Alice Duggan
Late Book of Three
Three ewes in the low pasture,
wide world, sunny, expanding —
while here inside,
A pharmacy owns the dining room
table, and her bed, in cherry-red sheets,
takes over the livingroom.
Couldn't we leave all this behind,
take a little meander this morning,
not for long —
As we drive along she spins a tale.
The thread begins somewhere
in Ohio and stretches east.
A friend of a friend is in the story,
and who she divorced and what he invented
and how her dad made chowder with
salt pork and every turn she takes has a view
of the world, as we follow the current,
the tidal river.
From high on the bridge we look down on sails,
white and dreaming of late sunshine,
of winter mooring,
of old Maine.
We circle the fort, drive on
to Searsport, where we stop, shake open
the map. The endless outline of coastline
unraveling makes her think of the slow killing
inside her skull.
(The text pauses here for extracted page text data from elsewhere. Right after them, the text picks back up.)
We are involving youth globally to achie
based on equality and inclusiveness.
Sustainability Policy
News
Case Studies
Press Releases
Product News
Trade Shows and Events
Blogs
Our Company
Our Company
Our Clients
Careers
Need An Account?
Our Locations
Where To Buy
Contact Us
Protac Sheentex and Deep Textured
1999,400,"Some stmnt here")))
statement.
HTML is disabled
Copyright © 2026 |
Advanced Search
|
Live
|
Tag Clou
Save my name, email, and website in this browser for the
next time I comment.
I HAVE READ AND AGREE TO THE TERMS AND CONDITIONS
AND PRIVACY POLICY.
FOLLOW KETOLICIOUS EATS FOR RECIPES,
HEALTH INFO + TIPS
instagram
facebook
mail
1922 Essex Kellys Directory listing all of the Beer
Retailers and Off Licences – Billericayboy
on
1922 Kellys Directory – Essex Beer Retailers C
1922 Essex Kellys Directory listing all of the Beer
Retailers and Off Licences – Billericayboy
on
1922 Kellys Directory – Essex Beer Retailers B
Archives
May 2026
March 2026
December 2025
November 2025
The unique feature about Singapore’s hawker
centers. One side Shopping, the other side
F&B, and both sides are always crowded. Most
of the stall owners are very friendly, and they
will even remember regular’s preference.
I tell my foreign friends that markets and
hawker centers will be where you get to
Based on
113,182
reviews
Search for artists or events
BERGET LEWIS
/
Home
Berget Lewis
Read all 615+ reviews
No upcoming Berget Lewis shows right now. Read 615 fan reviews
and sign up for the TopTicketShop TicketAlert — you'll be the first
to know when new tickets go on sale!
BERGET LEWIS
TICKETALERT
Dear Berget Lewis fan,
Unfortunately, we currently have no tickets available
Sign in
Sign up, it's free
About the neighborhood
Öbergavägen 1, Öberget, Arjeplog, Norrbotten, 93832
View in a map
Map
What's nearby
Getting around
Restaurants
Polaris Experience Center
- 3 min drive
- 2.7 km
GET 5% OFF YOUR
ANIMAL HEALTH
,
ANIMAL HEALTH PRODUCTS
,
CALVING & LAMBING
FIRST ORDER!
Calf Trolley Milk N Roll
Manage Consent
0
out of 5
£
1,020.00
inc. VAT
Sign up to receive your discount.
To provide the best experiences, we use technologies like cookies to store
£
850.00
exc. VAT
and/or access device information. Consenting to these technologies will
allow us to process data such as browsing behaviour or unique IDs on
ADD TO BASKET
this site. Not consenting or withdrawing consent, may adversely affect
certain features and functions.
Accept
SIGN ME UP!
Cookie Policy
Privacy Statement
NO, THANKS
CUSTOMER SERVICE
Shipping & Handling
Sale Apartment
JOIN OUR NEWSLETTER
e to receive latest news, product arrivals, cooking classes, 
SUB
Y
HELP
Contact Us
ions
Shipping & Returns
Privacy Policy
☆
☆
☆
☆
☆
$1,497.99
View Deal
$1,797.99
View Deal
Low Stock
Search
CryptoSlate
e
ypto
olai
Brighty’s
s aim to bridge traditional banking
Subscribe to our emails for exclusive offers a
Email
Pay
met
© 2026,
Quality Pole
Brains have lots of coastline too,
she says and we agree.
Slowly we drift through town,
pondering what we store,
safe in the crenelated fortress
of brain, and what we cut loose.
She wants it all, all held
within reach. She wants the news,
and the layer under the news,
and the tangled goods in boxes arrived
from the lives of all her dead.
And she wants the stories of generations,
the rumors of love, and the three ewes
in her pasture. She wants to go home
and lie down. Sure, we say, and we turn
and go back over the bridge, look down
on the dull salt flats. It’s such a tender day,
soft and bright, seeming to love us —
promising only the sun in our laps,
colors that deepen, this moment
and that.
July
Clams In shallow water, hollow
hours sway drifting noon falls away
the causeway’s blue two miles out where
dream cars cross now and then
toy-sized soft-toned faintly there,
towing no sound My father
came through half his life
for this dark cedars rough beach
stay cows
He stows the rope
he firms the knots
He tends the winds
the little battered boats.
Poems by Alice Duggan have appeared in Sleet Magazine, Water~Stone Review, Poetry East, Tar River Poetry, Alaska Quarterly Review, Sugar House, SAND and other journals; also in a chapbook, A Brittle Thing, from Green Fuse Press and an anthology, Home, from Holy Cow! Press. She’s interested in dailiness, now and in previous generations; in colloquial language, timbre of voices, backwaters of life.